6. Safe Auto-Fix Candidates

(Low-risk; listed only — not applied. Each needs your approval.)

  • Ecosystem compose healthchecks — add healthcheck: to each backend/web service in docker-compose.ecosystem.yml. Safe: additive.
  • Add upstreams for learning_pytorch_todo_predictor and learning_sidecar_setup (git remote add origin … && git push -u). Safe once remote exists.
  • Lint rule to ban print() in learning_ai_2nd_brain (ruff T20) — flags only; you fix incrementally.
  • Drop NODE_TLS_REJECT_UNAUTHORIZED=0 from Docker envs where a real CA/host override is available. (Verify per service first.)
  • .gitignore audit for the few repos still tracking runtime artifacts (pattern already fixed in devops_tools this session).

7. Delegate-to-Agent Queue

Ready-to-paste briefs (each self-contained, one branch, clean-tree rule):

  1. "Add healthchecks to ecosystem compose" — repo common_plat; read docker-compose.ecosystem.yml; add healthcheck + ordered depends_on to all *-backend/*-web services; docker compose config must pass; no app code changes.
  2. "De-print() 2nd_brain" — repo learning_ai_2nd_brain; replace print() with typer.echo/logging in src/brain/**; keep behavior identical; run pytest.
  3. "Bootstrap tests for webui_copilot" — repo learning_ai_webui_copilot; add pytest smoke tests for site_backend rules/policy engines + a copilot happy-path; wire a .github/gitea CI job.
  4. "Service audit: magic_clipboard_mgr" — repo learning_ai_magic_clipboard_mgr; produce a report of which of the 50+ services are wired vs stubbed; no code changes.
  5. "Stabilize E2E" — repos fastgap/flowmonk; make smoke E2E reliable, then remove continue-on-error: true for that job only.
  1. One task = one branch off latest origin/main; never work on a dirty tree.
  2. Scope it with a job brief (you already do this in agent-queue/docs/jobs/).
  3. Test before commit: typecheck + lint + unit must pass locally.
  4. Commit small, conventional messages; push the branch, open a PR — don't let agents push straight to main of the shared platform.
  5. Never track runtime/queue state (ignore agent-queue/queue/* lifecycle — fixed here this session).
  6. Prefer least-privilege over --permission-mode dangerous; reserve dangerous mode for sandboxed/disposable checkouts.
  7. Weekly sync sweep: rebase+push all clean repos, list dirty ones for review.

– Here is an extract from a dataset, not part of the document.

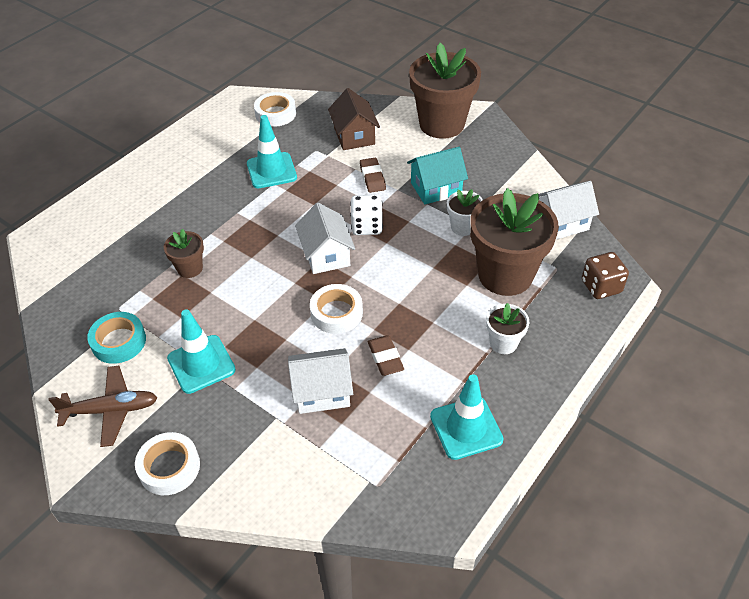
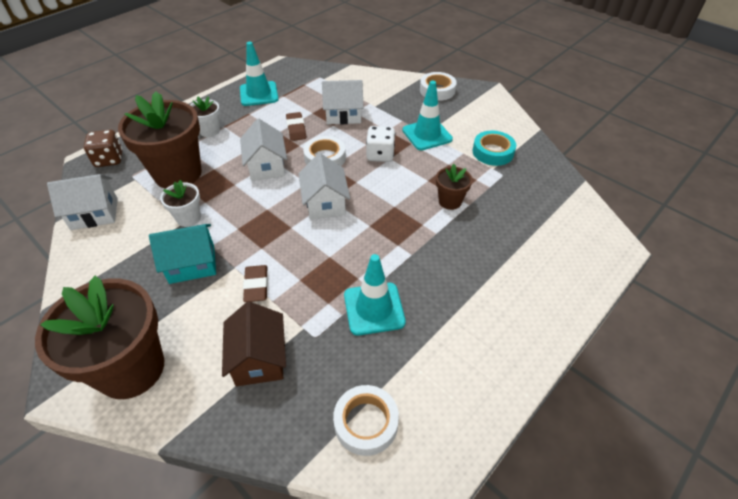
camera: 175 degrees left, 0 degrees up
(111, 410) = (482, 116): brown plane -> none
(367, 226) = (280, 227): white dice -> white dice (380, 155)
(405, 294) = (266, 166): none -> white house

9. What I Could Not Inspect

  • No dynamic results. I did not run npm/pnpm install, builds, pytest, vitest, Playwright, cargo test, or docker compose up (those mutate trees / need services). Test counts and CI configs are evidence of intended coverage, not measured pass/coverage.
  • No live git per-repo ahead/behind inside the read-only agents (they lacked shell git); branch/dirty facts come from the orchestrator's own checks and may have shifted as the agent-queue daemon ran.
  • One agent batch misfired: it reported 5 repos as "missing" (claude_code_setup, github_copilot, magic_terminal, notif_scanr, python_sandbox) due to a read-access issue; I re-scanned them directly — they exist (notably magic_terminal = Rust, notif_scanr = Swift).
  • Mobile/native depth (iOS/Android/KMP/Tauri runtime behavior) and secret values were not executed/decrypted — only presence/format was checked.
  • .env.ecosystem holds dev-only values; production secret management (Key Vault wiring) was inferred from references, not verified live.

TL;DR

  • Coherent beta-grade product ecosystem (~38 repos) — far beyond "learning".
  • Architecture & security are strong; CI & testing are the weak links.
  • P0: restore a CI gate on common_plat, clean the ~14 dirty repos, and rein in the dangerous-mode agent-queue.
  • A handful of flagships (notes, trails, claw-*, clock, fastgap) are genuinely production-grade; the long tail is MVP/prototype.
  • Tighten the agent commit/CI loop (§8) and most of the operational churn converts back into velocity.